Project to employ religious figures triggers reactions

Project to employ religious figures triggers reactions

ISTANBUL / ANKARA
Project to employ religious figures triggers reactions

Kurdish groups in southeastern and eastern cities of Turkey held their friday prayers outside mosques as part of civil disobedience acts last year. Hürriyet photo

deputy Prime Minister Bekir Bozdağ’s recent comments regarding the employment of an 1,000 respected religious figures as personnel for Turkey’s Religious Affairs Directorate in the southeast and eastern parts of Turkey has prompted differing reactions.

Bozdağ announced they will employ 1,000 mele, respected religious people, in the southeast and eastern parts of Turkey as contracted personnel under Turkey’s Religious Affairs Directorate. 
“Mele, as we know in the eastern parts of Turkey, are people who are respected, although they have not had a religious education. We would like to benefit from these people if they are able to pass the exam we shall open up to them. We are currently considering opening 1,000 positions,” Bozdağ told daily Hürriyet.

Bozdağ’s comments brought different reactions from other political parties and academics.

State workers

According to Vahap Coşkun, professor at Diyarbakır’s Dicle Univeristy’s law faculty, such a project aims to bring an understanding of religion that is under state authority. “The aim of Turkey’s Religious Affairs is to use religion for state purposes. With this project, they want to use the meles for their own end,” Coşkun told Hürriyet Daily News. “However, I do not think this will be successful since the public respects these people for their civil position.”

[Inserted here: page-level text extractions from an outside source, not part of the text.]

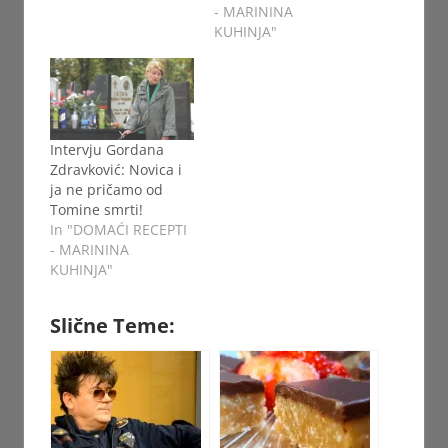
- MARININA
KUHINJA"
Intervju Gordana
Zdravković: Novica i
ja ne pričamo od
Tomine smrti!
In "DOMAĆI RECEPTI
- MARININA
KUHINJA"
Slične Teme: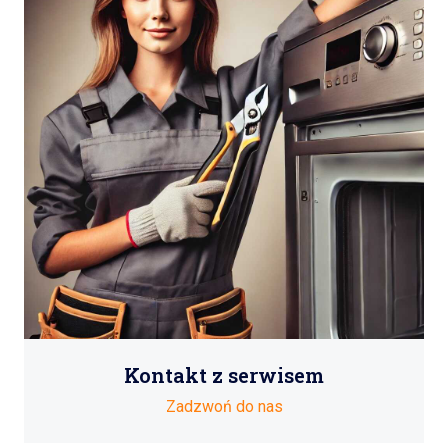
Kontakt z serwisem
Zadzwoń do nas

“The outcome of this project will achieve nothing but filling the empty positions in Religious Affairs,” he said.

Meanwhile, Turkey’s Religious Affairs Directorate released a press statement regarding the case, saying they have already implemented similar projects for Turkey’s Caferi community – a sect of Shiite Islam – and the new project would not only include eastern regions but will incorporate all areas where there is a need. “It is not right to present the objective of this project as employment of the mele. The project aims to employ qualified personnel within positions with peculiarities where religious service is needed. The article’s description of those people as ‘having religious knowledge without religious education’ is not reflecting the truth,” the statement said.

Peace and Democracy Party (BDP) deputy Altan Tan, known to have an Islamic background, said he was against government control of religion but voiced support for the plan if the current system stays. “This is a positive development for voluntary imams to become permanent government-paid staff. There are a lot of literate Kurdish mullahs, but they do not have diplomas recognized by the government,” Tan told the Hürriyet Daily News. However, main opposition Republican People’s Party (CHP) deputy İhsan Özkes, a retired mufti, harshly criticized the project, describing it as “a political maneuver of the ruling Justice and Development Party [AKP] to raise popular support in southeastern Anatolia.” Özkes claimed the project would curb the employment chances of graduates of public religious schools and urged the Religious Affairs Directorate to stay away from politics. “The government must stop mixing religion and politics. The project announced by Bozdağ is modifying the genes religion and the Religious Affairs Directorate,” he said.